TrendForce predicts that, with the expansion of mature process capacities below 28nm, mature process capacities are expected to account for 70% of the top ten foundries’ capacities by 2027. China is expected to hold 33% of mature process capacities in 2027, with the possibility of continuous upward adjustments.

(Image: SMIC)

TrendForce reports that from 2023 to 2027, the global ratio of mature (>28nm) to advanced (<16nm) processes is projected to hover around 7:3. Propelled by policies and incentives promoting local production and domestic IC development, China’s mature process capacity is anticipated to grow from 29% this year to 33% by 2027. Leading the charge are giants like SMIC, HuaHong Group, and Nexchip, while Taiwan’s share is estimated to consolidate from 49% down to 42%.

Expansion predominantly targets specialty processes such as Driver ICs, CIS/ISPs, and Power Discretes, with second and third-tier Taiwanese manufacturers at the forefront

Within the Driver IC sector, the spotlight is on high voltage (HV) specialty processes. As companies aggressively pursue the 40/28nm HV process, UMC currently dominates, trailed by GlobalFoundries. Yet, SMIC’s 28HV and Nexchip’s 40HV are gearing up for mass production in 4Q23 and 1H24, respectively—narrowing their technological gap with other foundries. Notably, competitors with similar process capabilities and capacities, such as PSMC, and those without twelve-inch factories like Vanguard and DBHitek, are poised to face challenges head-on in the short term. This trend may also have long-term implications for UMC and GlobalFoundries.

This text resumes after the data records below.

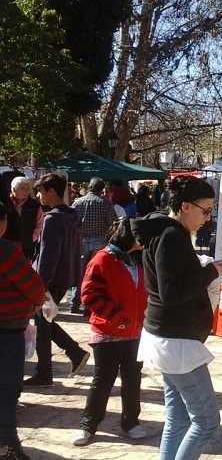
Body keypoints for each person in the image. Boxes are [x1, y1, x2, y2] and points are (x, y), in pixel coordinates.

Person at [131, 176, 222, 460]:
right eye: (205, 210)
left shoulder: (169, 232)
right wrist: (210, 272)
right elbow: (171, 292)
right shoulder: (171, 236)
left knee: (178, 418)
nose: (208, 218)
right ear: (185, 206)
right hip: (175, 341)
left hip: (168, 338)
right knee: (206, 422)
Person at [71, 218, 149, 447]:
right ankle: (88, 425)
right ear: (128, 236)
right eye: (139, 235)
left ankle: (131, 421)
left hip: (136, 333)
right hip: (107, 332)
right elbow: (89, 294)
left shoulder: (141, 260)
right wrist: (116, 316)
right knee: (103, 380)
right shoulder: (102, 259)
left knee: (133, 379)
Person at [25, 174, 90, 386]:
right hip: (65, 276)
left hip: (51, 279)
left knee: (43, 323)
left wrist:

In the realm of CIS/ISP, 3D CIS structure comprises a logic layer ISP and CIS pixel layer. The primary demarcation for mainstream processes is around 45/40nm range for the logic layer ISP, which continues to progress toward more advanced nodes. Meanwhile, the CIS pixel layer, along with FSI/BSI CIS, predominantly uses 65/55nm and above processes. Currently, TSMC, UMC, and Samsung are the frontrunners in this technology. Yet, Chinese players like SMIC and Nexchip are hot on their heels, swiftly closing the gap. Their ascent is further fueled by Chinese smartphone titans OPPO, Vivo, and Xiaomi. Additionally, domestic shifts prompted by governmental policies are positioning Chinese CIS companies like OmniVision, Galaxycore, and SmartSens to rally behind local production.

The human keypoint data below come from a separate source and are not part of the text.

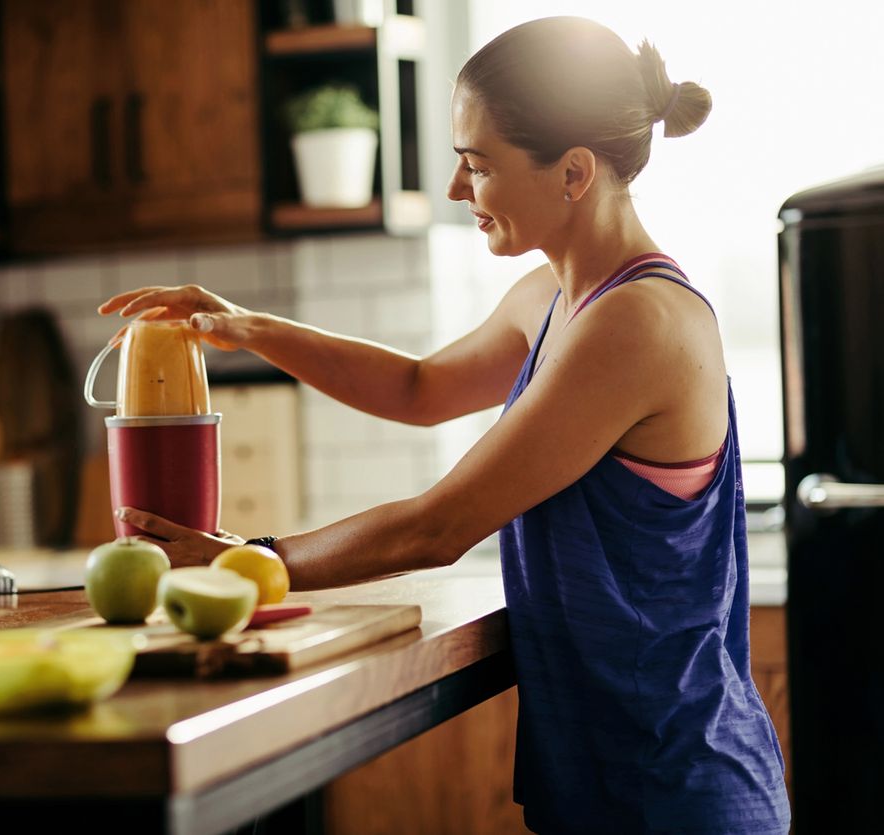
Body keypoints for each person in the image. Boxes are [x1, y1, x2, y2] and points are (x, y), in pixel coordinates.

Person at [97, 16, 790, 834]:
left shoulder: (638, 323)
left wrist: (251, 561)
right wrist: (246, 327)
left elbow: (441, 525)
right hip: (612, 778)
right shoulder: (556, 299)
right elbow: (419, 387)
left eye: (478, 164)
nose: (460, 189)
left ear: (573, 173)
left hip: (676, 790)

Power Discretes mainly encompass products like MOSFETs and IGBTs. Vanguard and HHGrace have been deeply involved in Power Discrete processes for some time, boasting a more comprehensive process platform and vehicle certification than many competitors. However, a wave of Chinese contenders, backed by national policies favoring EVs and solar initiatives, are ready to stake their claim, intensifying global competition in this sector. This includes mainstream foundries like HHGrace, SMIC, Nexchip, and CanSemi. Additionally, smaller Chinese IDMs and foundries, such as GTA and CRMicro, are also entering the competitive landscape. If China massively ramps up its production capacity, it will intensify global competition in Power Discrete manufacturing. The impact will not only spark price wars among local Chinese businesses but could also erode the order books and clientele of Taiwanese companies.

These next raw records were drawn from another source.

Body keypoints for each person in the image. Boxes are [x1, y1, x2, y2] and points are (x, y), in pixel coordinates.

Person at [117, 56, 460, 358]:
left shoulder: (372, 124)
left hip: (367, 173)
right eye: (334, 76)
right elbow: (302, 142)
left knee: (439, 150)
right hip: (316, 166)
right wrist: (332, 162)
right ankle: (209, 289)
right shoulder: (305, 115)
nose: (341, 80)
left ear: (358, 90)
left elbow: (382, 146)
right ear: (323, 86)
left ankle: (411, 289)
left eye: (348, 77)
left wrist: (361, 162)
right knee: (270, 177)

In a nutshell, while China actively courts both global and domestic IC designers to bolster its local manufacturing presence, the ensuing massive expansion could flood the global market with mature processes, potentially igniting a price war. TrendForce notes that as China’s mature process capacities continue to emerge, the localization trends for Driver IC, CIS/ISP, and Power Discretes will become more pronounced. Second and third-tier foundries with similar process platforms and capacities might face risks of client attrition and pricing pressures. Taiwan’s industry leaders, renowned for their specialty processes—UMC, PSMC, Vanguard to name a few—will find themselves in the eye of the storm. The battle ahead will hinge on technological prowess and efficient production yields.